[Opening DATASET RECORDS section]
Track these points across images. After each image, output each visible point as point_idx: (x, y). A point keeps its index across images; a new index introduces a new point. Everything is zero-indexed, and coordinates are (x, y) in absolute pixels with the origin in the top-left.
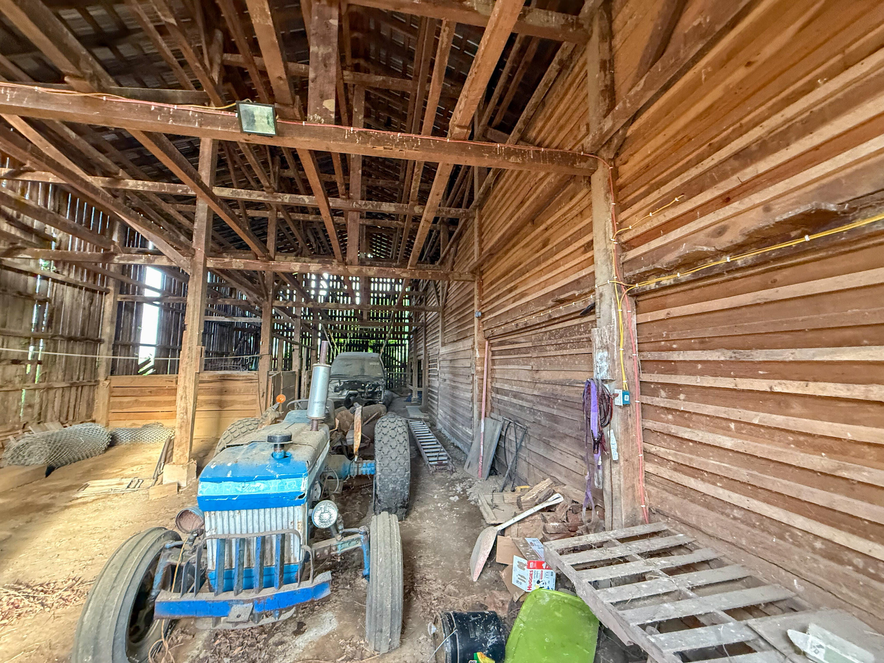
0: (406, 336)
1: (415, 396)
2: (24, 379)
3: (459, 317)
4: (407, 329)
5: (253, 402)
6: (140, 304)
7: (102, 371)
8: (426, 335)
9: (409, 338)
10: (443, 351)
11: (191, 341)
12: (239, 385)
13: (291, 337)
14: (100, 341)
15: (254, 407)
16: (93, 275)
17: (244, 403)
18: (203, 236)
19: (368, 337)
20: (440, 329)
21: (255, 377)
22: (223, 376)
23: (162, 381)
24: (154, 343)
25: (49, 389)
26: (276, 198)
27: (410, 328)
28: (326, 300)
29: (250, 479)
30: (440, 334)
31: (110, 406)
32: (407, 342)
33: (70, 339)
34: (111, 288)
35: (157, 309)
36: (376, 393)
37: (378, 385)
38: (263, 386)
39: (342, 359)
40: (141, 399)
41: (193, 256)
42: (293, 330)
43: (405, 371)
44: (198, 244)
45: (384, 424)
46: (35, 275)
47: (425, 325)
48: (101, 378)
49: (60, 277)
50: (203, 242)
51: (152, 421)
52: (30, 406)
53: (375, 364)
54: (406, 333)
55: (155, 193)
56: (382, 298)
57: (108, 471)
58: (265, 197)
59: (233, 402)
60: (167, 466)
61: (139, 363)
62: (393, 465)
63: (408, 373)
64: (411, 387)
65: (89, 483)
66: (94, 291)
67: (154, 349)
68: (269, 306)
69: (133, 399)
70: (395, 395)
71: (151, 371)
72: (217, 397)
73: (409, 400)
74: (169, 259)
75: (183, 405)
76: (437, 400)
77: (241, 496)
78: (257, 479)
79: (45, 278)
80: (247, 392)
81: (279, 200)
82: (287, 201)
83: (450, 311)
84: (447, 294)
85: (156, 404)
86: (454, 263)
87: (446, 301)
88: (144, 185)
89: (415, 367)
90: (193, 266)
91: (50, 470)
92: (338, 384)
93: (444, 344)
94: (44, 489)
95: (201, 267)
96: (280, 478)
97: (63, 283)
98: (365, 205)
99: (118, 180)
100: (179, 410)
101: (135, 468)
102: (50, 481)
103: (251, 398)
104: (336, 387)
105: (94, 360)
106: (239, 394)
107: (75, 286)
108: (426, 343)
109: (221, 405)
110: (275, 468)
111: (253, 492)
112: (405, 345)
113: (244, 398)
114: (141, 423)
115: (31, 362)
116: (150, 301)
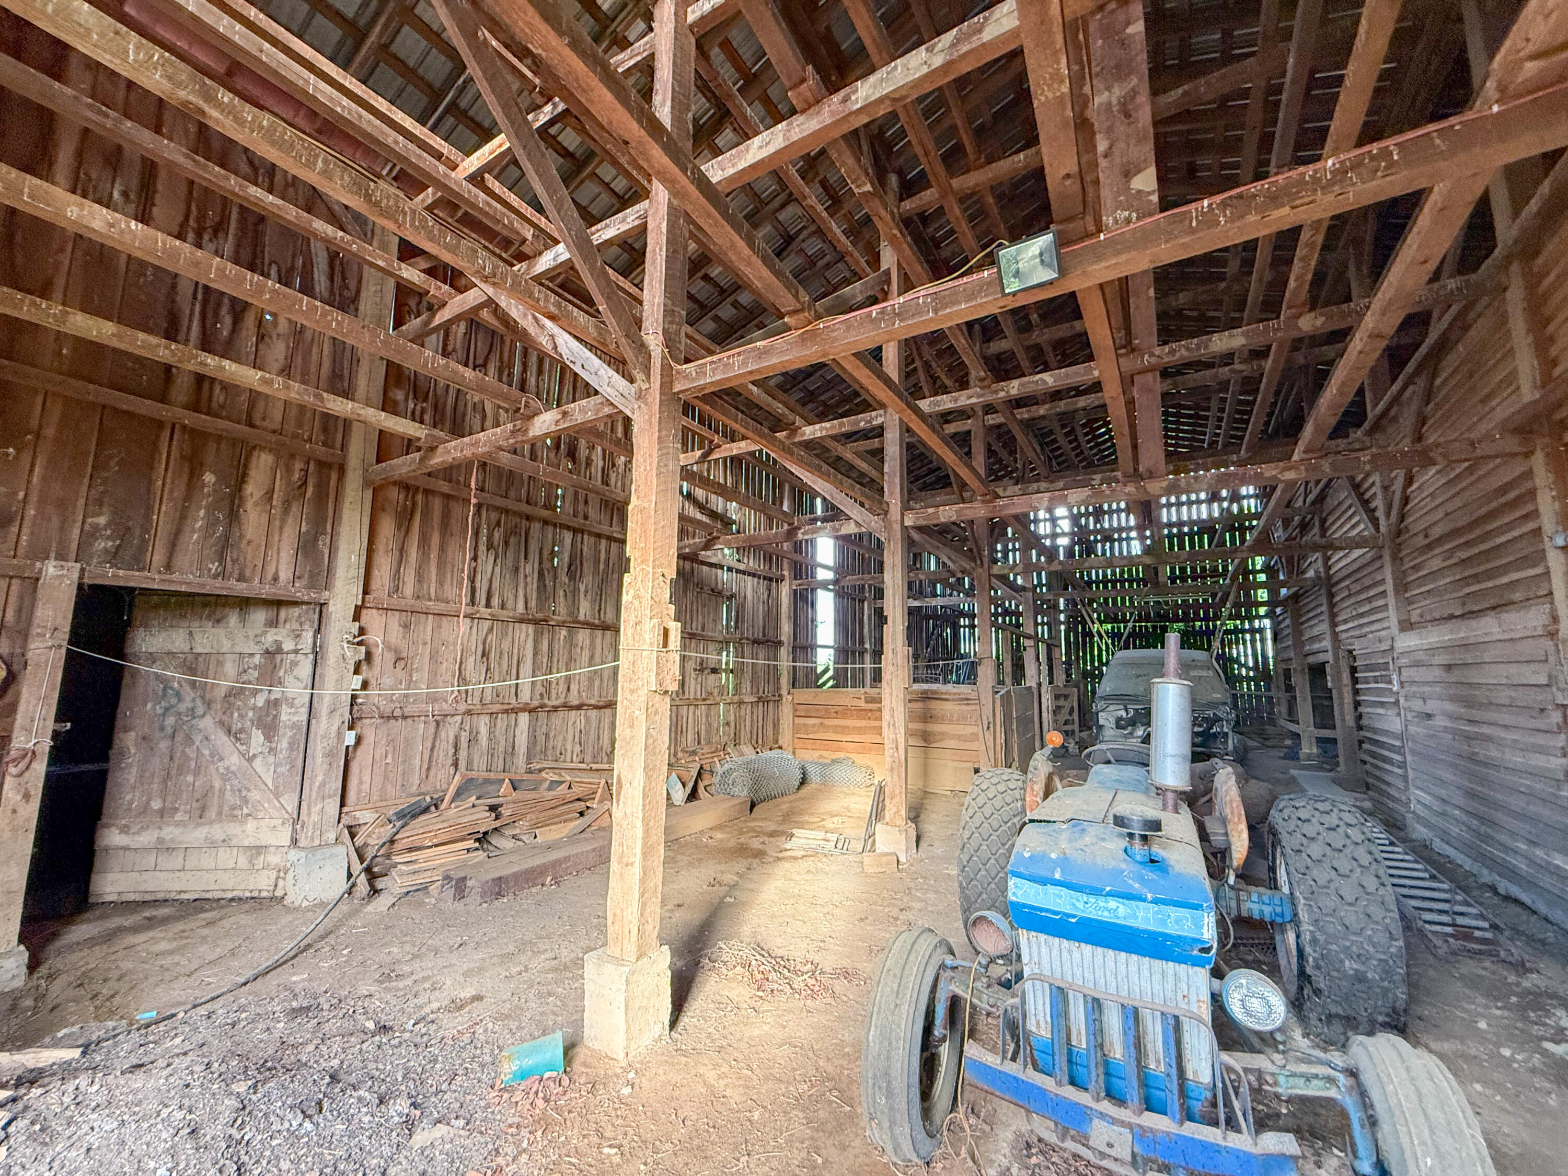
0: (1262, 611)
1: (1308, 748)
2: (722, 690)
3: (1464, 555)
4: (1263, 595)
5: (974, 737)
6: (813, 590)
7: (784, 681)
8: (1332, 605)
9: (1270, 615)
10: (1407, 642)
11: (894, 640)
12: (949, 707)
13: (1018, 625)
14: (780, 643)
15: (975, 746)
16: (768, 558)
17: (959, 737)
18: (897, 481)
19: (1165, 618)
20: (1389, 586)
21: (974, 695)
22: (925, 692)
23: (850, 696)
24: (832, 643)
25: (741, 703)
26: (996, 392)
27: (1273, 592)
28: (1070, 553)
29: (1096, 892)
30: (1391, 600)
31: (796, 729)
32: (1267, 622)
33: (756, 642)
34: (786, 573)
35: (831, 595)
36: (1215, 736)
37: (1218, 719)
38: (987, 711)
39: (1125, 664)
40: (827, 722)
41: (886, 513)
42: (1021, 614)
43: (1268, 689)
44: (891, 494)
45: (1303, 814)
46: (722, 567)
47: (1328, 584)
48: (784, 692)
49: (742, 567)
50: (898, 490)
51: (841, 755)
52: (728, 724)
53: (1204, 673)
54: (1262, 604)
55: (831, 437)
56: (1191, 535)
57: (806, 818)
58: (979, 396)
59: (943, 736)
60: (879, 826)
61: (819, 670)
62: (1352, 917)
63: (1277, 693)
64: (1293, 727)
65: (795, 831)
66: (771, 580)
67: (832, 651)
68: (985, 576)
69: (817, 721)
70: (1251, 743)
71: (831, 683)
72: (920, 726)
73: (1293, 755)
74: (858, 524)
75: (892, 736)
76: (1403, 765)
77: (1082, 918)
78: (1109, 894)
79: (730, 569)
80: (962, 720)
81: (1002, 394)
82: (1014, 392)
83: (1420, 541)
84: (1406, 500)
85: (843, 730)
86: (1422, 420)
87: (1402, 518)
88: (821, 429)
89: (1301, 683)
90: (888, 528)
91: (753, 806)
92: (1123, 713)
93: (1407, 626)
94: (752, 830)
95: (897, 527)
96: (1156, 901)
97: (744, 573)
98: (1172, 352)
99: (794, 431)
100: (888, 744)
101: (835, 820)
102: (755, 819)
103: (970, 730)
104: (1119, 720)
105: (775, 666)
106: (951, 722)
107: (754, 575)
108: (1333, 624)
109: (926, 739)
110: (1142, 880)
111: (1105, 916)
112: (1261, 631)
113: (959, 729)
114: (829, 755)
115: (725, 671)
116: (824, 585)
[Closing DATASET RECORDS section]
EXERCISE DESCRIPTION: Rewrite every record with "point_idx" renamed to "point_id" and everything else unchanged. Omit the pictures from your output.

RESULT OF THIS TASK:
Track these points across images. After each image, output each visible point as point_id: (x, y). A point keeps its index across images; a new index introduces a new point. Everything is zero-indexed, and coordinates are (x, y) in absolute pixels with the origin in the top-left.
0: (406, 336)
1: (415, 396)
2: (24, 379)
3: (459, 317)
4: (407, 329)
5: (253, 402)
6: (140, 304)
7: (102, 371)
8: (426, 335)
9: (409, 338)
10: (443, 351)
11: (191, 341)
12: (239, 385)
13: (291, 337)
14: (100, 341)
15: (254, 407)
16: (93, 275)
17: (244, 403)
18: (203, 236)
19: (368, 337)
20: (440, 329)
21: (255, 377)
22: (223, 376)
23: (162, 381)
24: (154, 343)
25: (49, 389)
26: (276, 198)
27: (410, 328)
28: (326, 300)
29: (250, 479)
30: (440, 334)
31: (110, 406)
32: (407, 342)
33: (70, 339)
34: (111, 288)
35: (157, 309)
36: (376, 393)
37: (378, 385)
38: (263, 386)
39: (342, 359)
40: (141, 399)
41: (193, 256)
42: (293, 330)
43: (405, 371)
44: (198, 244)
45: (384, 424)
46: (35, 275)
47: (425, 325)
48: (101, 378)
49: (60, 277)
50: (203, 242)
51: (152, 421)
52: (30, 406)
53: (375, 364)
54: (406, 333)
55: (155, 193)
56: (382, 298)
57: (108, 471)
58: (265, 197)
59: (233, 402)
60: (167, 466)
61: (139, 363)
62: (393, 465)
63: (408, 373)
64: (411, 387)
65: (89, 483)
66: (94, 291)
67: (154, 349)
68: (269, 306)
69: (133, 399)
70: (395, 395)
71: (151, 371)
72: (217, 397)
73: (409, 400)
74: (169, 259)
75: (183, 405)
76: (437, 400)
77: (241, 496)
78: (257, 479)
79: (45, 278)
80: (247, 392)
81: (279, 200)
82: (287, 201)
83: (450, 311)
84: (447, 294)
85: (156, 404)
86: (454, 263)
87: (446, 301)
88: (144, 185)
89: (415, 367)
90: (193, 266)
91: (50, 470)
92: (338, 384)
93: (444, 344)
94: (44, 489)
95: (201, 267)
96: (280, 478)
97: (63, 283)
98: (365, 205)
99: (118, 180)
100: (179, 410)
101: (135, 468)
102: (50, 481)
103: (251, 398)
104: (336, 387)
105: (94, 360)
106: (239, 394)
107: (75, 286)
108: (426, 343)
109: (221, 405)
110: (275, 468)
111: (253, 492)
112: (405, 345)
113: (244, 398)
114: (141, 423)
115: (31, 362)
116: (150, 301)
0: (1262, 611)
1: (1308, 748)
2: (722, 690)
3: (1464, 555)
4: (1263, 595)
5: (974, 737)
6: (813, 590)
7: (784, 681)
8: (1332, 605)
9: (1270, 615)
10: (1407, 642)
11: (894, 640)
12: (949, 707)
13: (1018, 625)
14: (780, 643)
15: (975, 746)
16: (768, 558)
17: (959, 737)
18: (897, 481)
19: (1165, 618)
20: (1389, 586)
21: (974, 695)
22: (925, 692)
23: (850, 696)
24: (832, 643)
25: (741, 703)
26: (996, 392)
27: (1273, 592)
28: (1070, 553)
29: (1096, 892)
30: (1391, 600)
31: (796, 729)
32: (1267, 622)
33: (756, 642)
34: (786, 573)
35: (831, 595)
36: (1215, 736)
37: (1218, 719)
38: (987, 711)
39: (1125, 664)
40: (827, 722)
41: (886, 513)
42: (1021, 614)
43: (1268, 689)
44: (891, 494)
45: (1303, 814)
46: (722, 567)
47: (1328, 584)
48: (784, 692)
49: (742, 567)
50: (898, 490)
51: (841, 755)
52: (728, 724)
53: (1204, 673)
54: (1262, 604)
55: (831, 437)
56: (1191, 535)
57: (806, 818)
58: (979, 396)
59: (943, 736)
60: (879, 826)
61: (819, 670)
62: (1352, 917)
63: (1277, 693)
64: (1293, 727)
65: (795, 831)
66: (771, 580)
67: (832, 651)
68: (985, 576)
69: (817, 721)
70: (1251, 743)
71: (831, 683)
72: (920, 726)
73: (1293, 755)
74: (858, 524)
75: (892, 736)
76: (1403, 765)
77: (1082, 918)
78: (1109, 894)
79: (730, 569)
80: (962, 720)
81: (1002, 394)
82: (1014, 392)
83: (1420, 541)
84: (1406, 500)
85: (843, 730)
86: (1422, 420)
87: (1402, 518)
88: (821, 429)
89: (1301, 683)
90: (888, 528)
91: (753, 806)
92: (1123, 713)
93: (1407, 626)
94: (752, 830)
95: (897, 527)
96: (1156, 901)
97: (744, 573)
98: (1172, 352)
99: (794, 431)
100: (888, 744)
101: (835, 820)
102: (755, 819)
103: (970, 730)
104: (1119, 720)
105: (775, 666)
106: (951, 722)
107: (754, 575)
108: (1333, 624)
109: (926, 739)
110: (1142, 880)
111: (1105, 916)
112: (1261, 631)
113: (959, 729)
114: (829, 755)
115: (725, 671)
116: (824, 585)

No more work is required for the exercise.